Des projets, Robert ?
Je m’intéresse à la bio-dynamie depuis quelques années. Une technique que je perçois un peu comme l’homéopathie : suivant les configurations astrales on utilise des préparations qui contiennent plus des « images » que des substances, mais ça marche… Et puis dans six mois, je passerai le relais à mon fils Jocelyn, puisque ce sera l’heure de la retraite !

Si tu avais à retenir un livre, un disque, un tableau ?
Pour le tableau, je n’ai pas de réponse. Le livre traiterait de la bio-dynamie, mon centre d’intérêt du moment. Question musique, ce serait un disque de danse : j’aime danser, valses, rock… mais peut-être encore plus le tango, les rythmes latinos…

JM

La rotation des cultures : y compris pour les fruits !

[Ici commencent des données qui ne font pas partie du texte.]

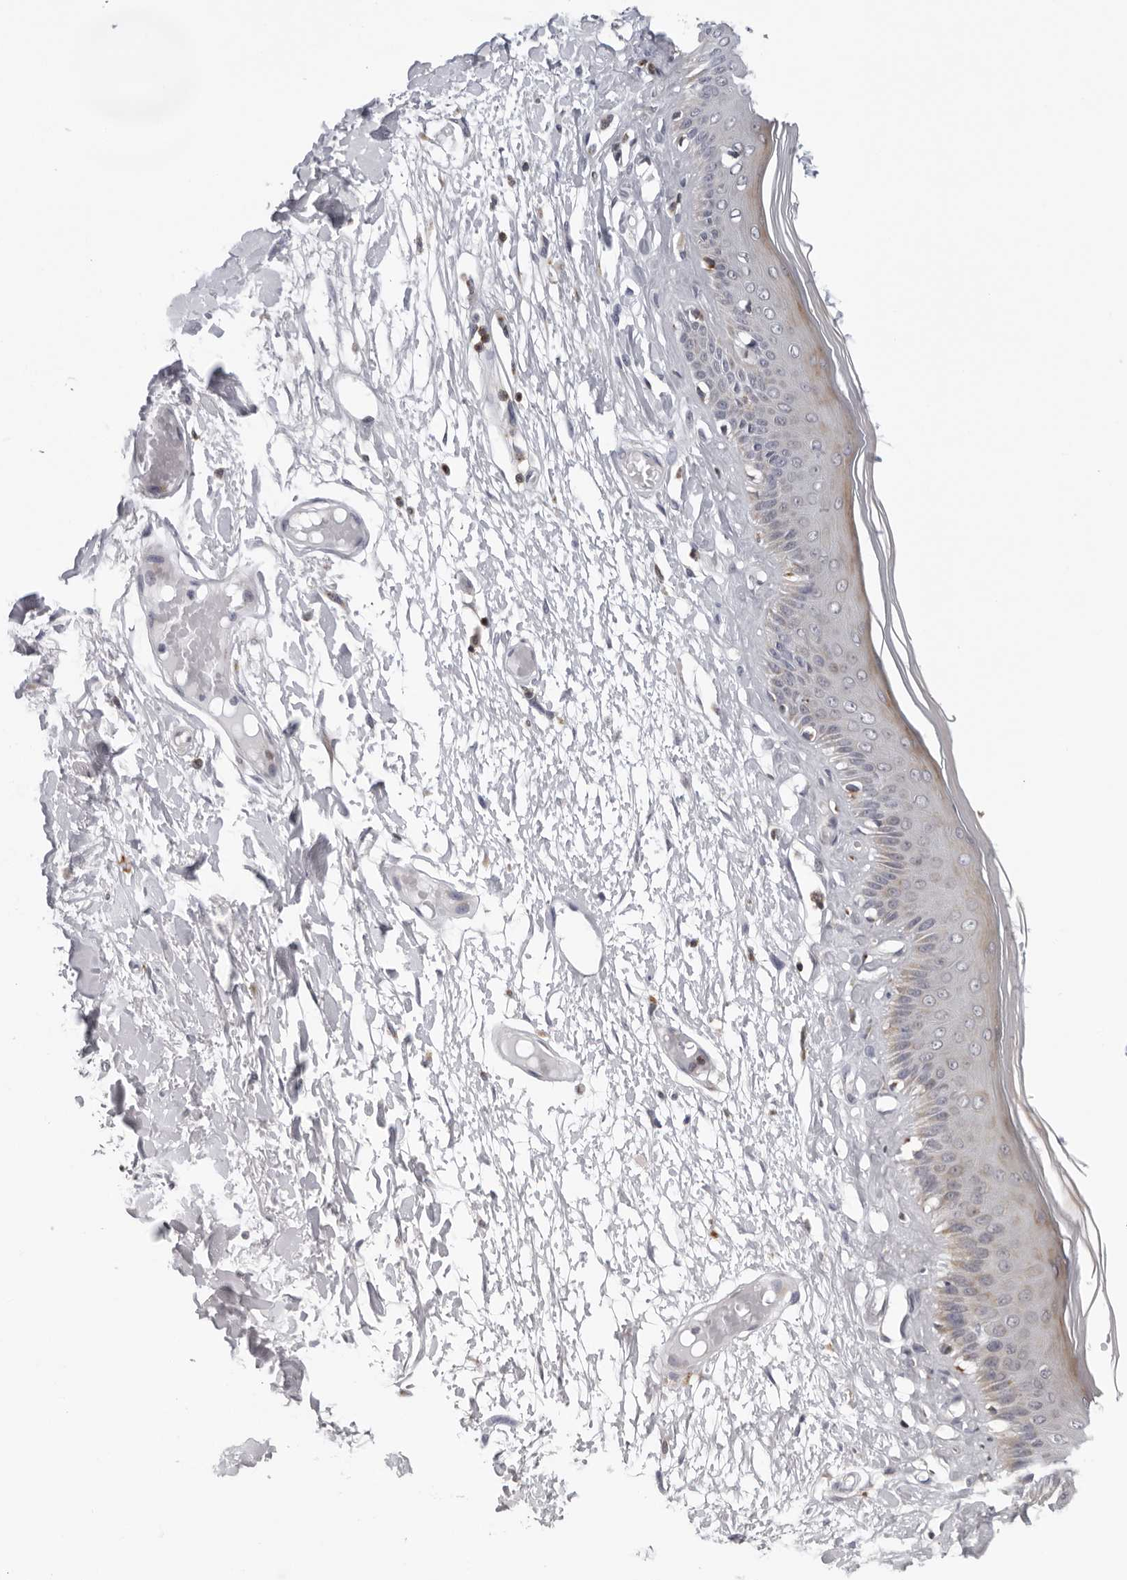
{"staining": {"intensity": "weak", "quantity": "25%-75%", "location": "cytoplasmic/membranous"}, "tissue": "skin", "cell_type": "Epidermal cells", "image_type": "normal", "snomed": [{"axis": "morphology", "description": "Normal tissue, NOS"}, {"axis": "topography", "description": "Vulva"}], "caption": "A photomicrograph of human skin stained for a protein shows weak cytoplasmic/membranous brown staining in epidermal cells. The staining was performed using DAB, with brown indicating positive protein expression. Nuclei are stained blue with hematoxylin.", "gene": "CPT2", "patient": {"sex": "female", "age": 73}}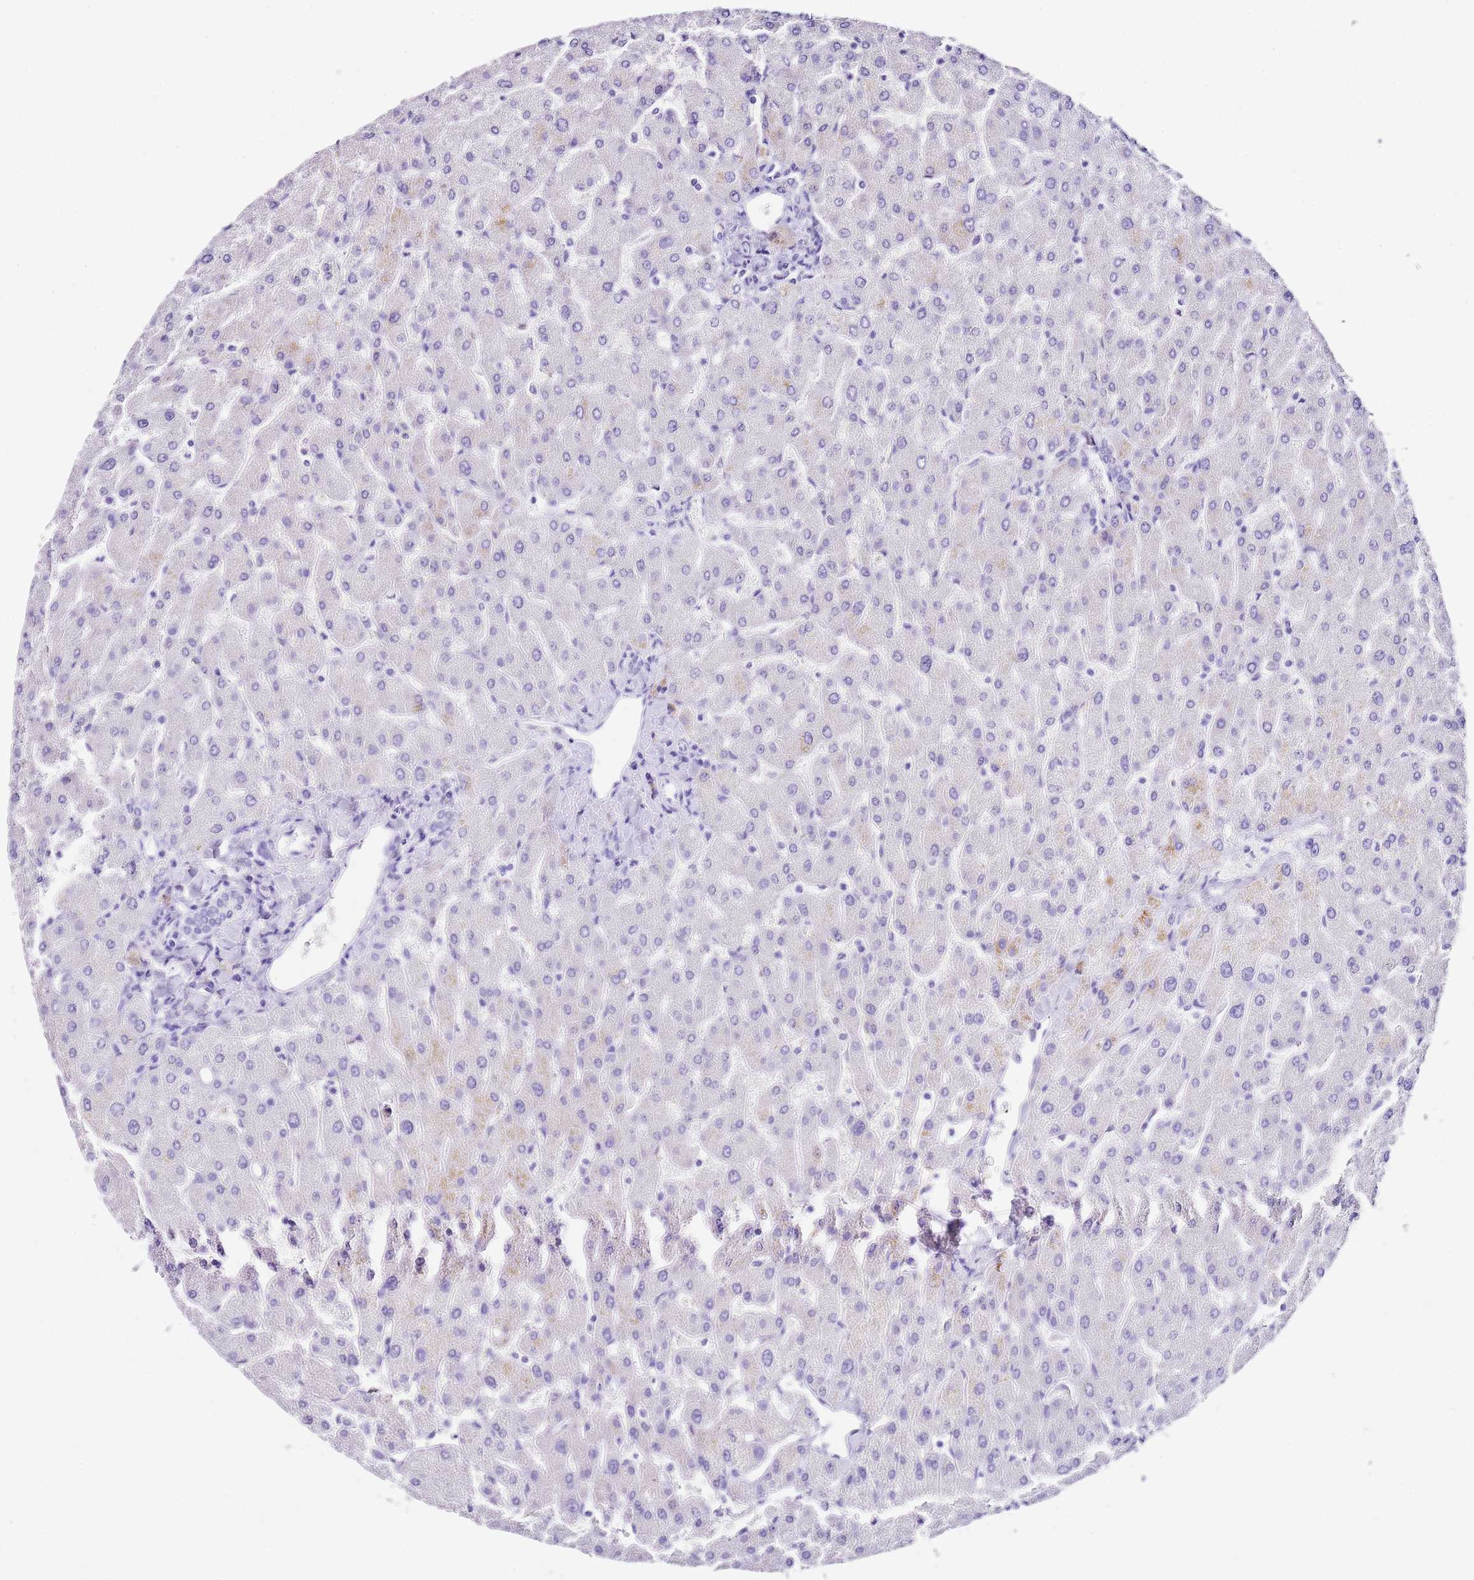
{"staining": {"intensity": "negative", "quantity": "none", "location": "none"}, "tissue": "liver", "cell_type": "Cholangiocytes", "image_type": "normal", "snomed": [{"axis": "morphology", "description": "Normal tissue, NOS"}, {"axis": "topography", "description": "Liver"}], "caption": "Immunohistochemical staining of normal human liver displays no significant expression in cholangiocytes.", "gene": "PTBP2", "patient": {"sex": "male", "age": 55}}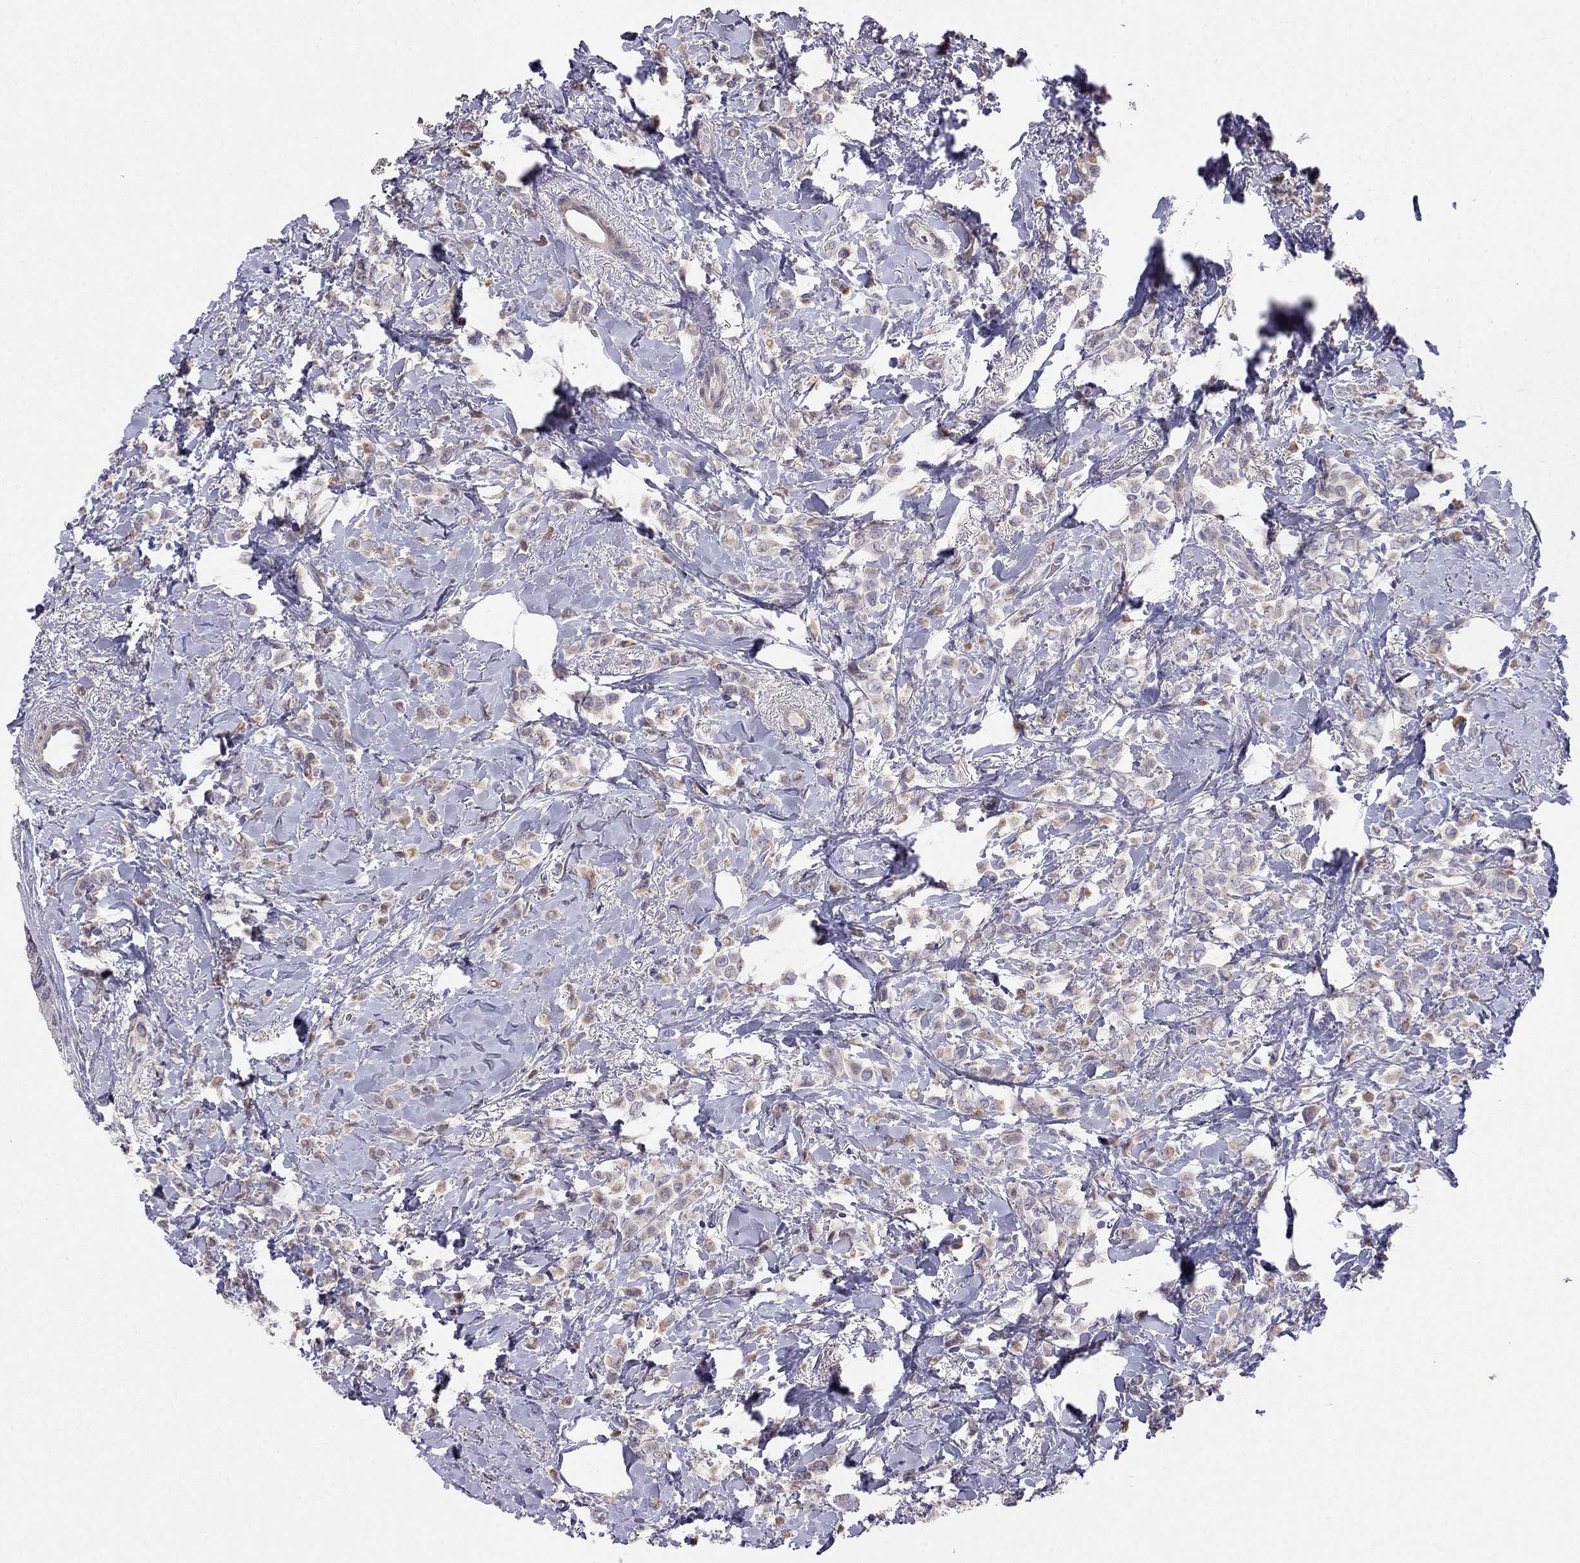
{"staining": {"intensity": "weak", "quantity": ">75%", "location": "cytoplasmic/membranous"}, "tissue": "breast cancer", "cell_type": "Tumor cells", "image_type": "cancer", "snomed": [{"axis": "morphology", "description": "Lobular carcinoma"}, {"axis": "topography", "description": "Breast"}], "caption": "Approximately >75% of tumor cells in breast cancer (lobular carcinoma) display weak cytoplasmic/membranous protein staining as visualized by brown immunohistochemical staining.", "gene": "LRRC39", "patient": {"sex": "female", "age": 66}}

La rotation annuelle des cultures est un des grands principes de l’agriculture bio : on produit pendant trois ans en variant chaque année les cultures, puis la terre se repose un an.
Même principe lorsque Robert Carle arrache des arbres en fin de vie : il replante souvent du blé.
Et vice versa. Le sol est alors extrêmement favorable.

Vous connaissez trois variétés de pommes ? Cinq… Dix !! Douze ??? Bravo !!!!! Mais pouvez-vous citer au moins une variété de pêche ?
Voici les quinze variétés de pêches blanches que Robert cultive successivement du 10 juin au 20 août : Manon, Robin, Bienvenue, Hermione, Maria Bianca, Caprice, White Lady, Mireille, Aline, Bénédicte, Mikeline, Glénna, Snowking.

A noter :
– La pêche de Chine (variété Saturne) sera disponible du 10 au 20 juillet environ. Variété incomparable par sa forme plate et sa qualité gustative. Originale et plaisante !
– La pêche de vigne est une variété à faible rendement, de petit calibre. Son goût et sa tenue à la cuisson en font un fruit idéal pour les confitures.